The Negro Leagues: Gone, But Not Forgotten:Remembering Wilmer “Big Red” Fields

By Tony McClean
Updated: February 26, 2005

Wilmer Fields

NEW HAVEN, Ct. — Back in 1996, just a few years following the baseball strike, I had the pleasure of interviewing one of the Negro League’s most underrated players. Known as “Big Red” in his heyday, Wilmer Fields was appearing at a local baseball card shop talking baseball and promoting his autobiography, “My Life In The Negro Leagues”.

The thing that struck me the most about Mr. Fields was how he truly enjoyed his experience in the Negro Leagues. Like many other Negro Leaguers following the signing of Jackie Robinson, Fields was approached by several Major League teams about playing in the big leagues.

His response was always the same, thanks, but no thanks. “They told me I would finally get the chance to play with the best”, Fields would say. “I was already making good money and I was comfortable. I didn’t need to play in the majors to prove myself. When I made the Negro Leagues, I was already playing with the best baseball players in the world”.

Standing 6-foot-3 and 220 pounds, Fields played quarterback at Virginia State University but he eagerly left school when he was recruited to play for the Homestead Grays in 1939.

After going 30-9 as a pitcher from 1940-42, he was inducted into the Army in 1943. He served in World War II before returning to the Grays, putting up a 72-17 record over the club’s final five seasons.

According to ”The Biographical Encyclopedia of the Negro Baseball Leagues,” Fields possessed a running fastball, a curve and a slider as a pitcher.

He was the Grays’ ace on their final championship team in 1948, going 7-1 in league games and winning his only decision in that fall’s Negro League World Series. In all, he played for eight championship teams with the Grays.

In 1952, though, Fields accepted a $14,000 offer to play for eventual Washington Redskins owner Jack Kent Cooke’s minor league team in Toronto. He hit .299 in the Triple-A International League and also played four seasons in the Canadian League, winning Most Valuable Player awards in 1951, 1954 and 1955.

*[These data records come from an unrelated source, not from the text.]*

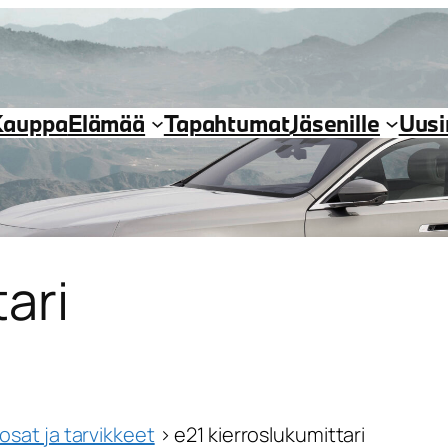
Kauppa
Elämää
Tapahtumat
Jäsenille
Uus
ari
sat ja tarvikkeet
›
e21 kierroslukumittari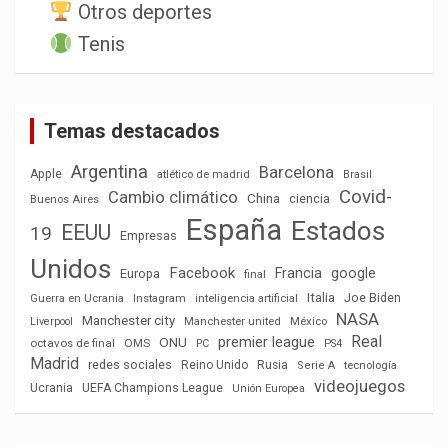
Otros deportes
Tenis
Temas destacados
Argentina
Barcelona
Apple
atlético de madrid
Brasil
Covid-
Cambio climático
China
ciencia
Buenos Aires
España
Estados
EEUU
19
Empresas
Unidos
Facebook
Francia
google
Europa
final
Italia
Joe Biden
Guerra en Ucrania
Instagram
inteligencia artificial
NASA
Manchester city
México
Liverpool
Manchester united
Real
premier league
ONU
octavos de final
OMS
PC
PS4
Madrid
redes sociales
Reino Unido
Rusia
tecnología
Serie A
videojuegos
Ucrania
UEFA Champions League
Unión Europea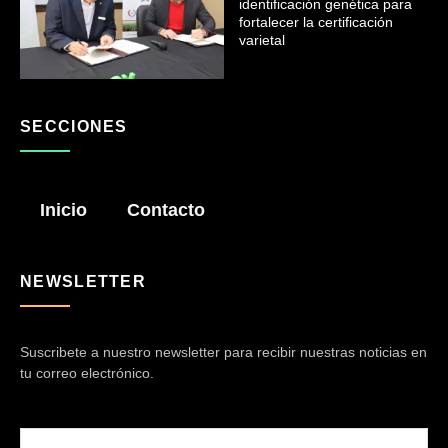
identificación genética para
fortalecer la certificación
varietal
SECCIONES
Inicio
Contacto
NEWSLETTER
Suscribete a nuestro newsletter para recibir nuestras noticias en
tu correo electrónico.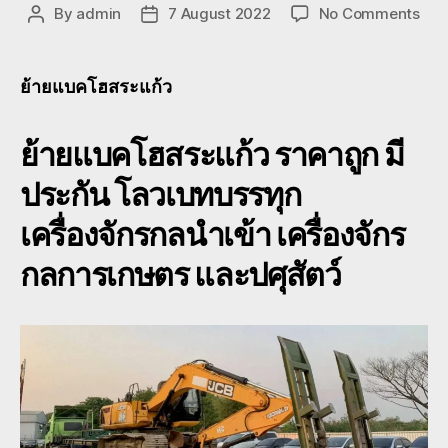
on
By
admin
7 August 2022
No Comments
Post
Post
ย้าย
author
date
แบ
โฮ
ย้ายแบคโฮสระแก้ว
สระแ
แม็ค
ย้ายแบคโฮสระแก้ว
ราคาถูก มี
บ
จ้าง
ประกัน โลวเบทบรรทุก
สระแ
หัว
เครื่องจักรกลนำเข้า เครื่องจักร
ลาก
โร
กลการเกษตร และปศุสัตว์
เบท
080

He later pitched and played third base for two seasons with minor-league Fort Wayne before hitting .392 in the Mexican League in 1958. Fields, who was able to see much of the world during his baseball career, also was MVP of the Puerto Rican League in the winter of 1948-49, the Venezuelan League in 1951-52 and the Colombian League in 1955-56.

He left baseball in 1958 and initially took a job as a bricklayer’s helper. Disappointed by the low pay, he found more promising work as an alcohol counselor with the District government.

His work took him to reform schools and prisons. At the Lorton Correctional Complex, he organized baseball games between inmates and young Prince William County players.

He retired in the mid-1980s, worked briefly as a security guard and then became part of the new Negro League Baseball Players Association. As president since the mid-1990s, Mr. Fields organized autograph shows and held benefit auctions to raise money for many of his former colleagues from the diamond.

Mr. Fields passed away earlier this year on June 4 due to a long illness. The thing I’ll always remember about him was his enthusiasm about the game of baseball. It was something that stayed with him until his final days.

While players like Satchel Paige, Cool Papa Bell, and Josh Gibson got all the headlines, the Negro Leagues was also full of athletes whose talent and humility was something to be treasured.

NOTE: The Negro League Baseball Players Association, The Washington Post, the Manassas Journal Messenger all contributed to this story.